======== INFORMATION PROVIDED ========
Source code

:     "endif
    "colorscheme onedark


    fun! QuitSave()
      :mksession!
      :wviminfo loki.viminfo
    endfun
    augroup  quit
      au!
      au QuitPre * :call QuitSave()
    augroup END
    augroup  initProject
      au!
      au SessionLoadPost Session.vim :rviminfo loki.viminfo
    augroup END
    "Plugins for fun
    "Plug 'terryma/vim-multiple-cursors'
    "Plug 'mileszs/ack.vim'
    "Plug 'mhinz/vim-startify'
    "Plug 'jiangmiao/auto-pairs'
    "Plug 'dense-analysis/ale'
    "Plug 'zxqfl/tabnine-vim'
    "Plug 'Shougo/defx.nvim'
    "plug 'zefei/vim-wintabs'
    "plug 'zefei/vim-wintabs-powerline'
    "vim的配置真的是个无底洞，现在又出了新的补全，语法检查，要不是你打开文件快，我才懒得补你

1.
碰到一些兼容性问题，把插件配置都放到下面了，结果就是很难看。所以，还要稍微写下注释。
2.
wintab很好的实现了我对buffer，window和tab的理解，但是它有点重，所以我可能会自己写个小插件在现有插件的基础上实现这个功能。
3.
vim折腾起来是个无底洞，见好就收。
========
EXERCISE:
Output the whole listing exactly as given.

SOLUTION FOR THIS PROBLEM:
Source code

:     "endif
    "colorscheme onedark


    fun! QuitSave()
      :mksession!
      :wviminfo loki.viminfo
    endfun
    augroup  quit
      au!
      au QuitPre * :call QuitSave()
    augroup END
    augroup  initProject
      au!
      au SessionLoadPost Session.vim :rviminfo loki.viminfo
    augroup END
    "Plugins for fun
    "Plug 'terryma/vim-multiple-cursors'
    "Plug 'mileszs/ack.vim'
    "Plug 'mhinz/vim-startify'
    "Plug 'jiangmiao/auto-pairs'
    "Plug 'dense-analysis/ale'
    "Plug 'zxqfl/tabnine-vim'
    "Plug 'Shougo/defx.nvim'
    "plug 'zefei/vim-wintabs'
    "plug 'zefei/vim-wintabs-powerline'
    "vim的配置真的是个无底洞，现在又出了新的补全，语法检查，要不是你打开文件快，我才懒得补你

1.
碰到一些兼容性问题，把插件配置都放到下面了，结果就是很难看。所以，还要稍微写下注释。
2.
wintab很好的实现了我对buffer，window和tab的理解，但是它有点重，所以我可能会自己写个小插件在现有插件的基础上实现这个功能。
3.
vim折腾起来是个无底洞，见好就收。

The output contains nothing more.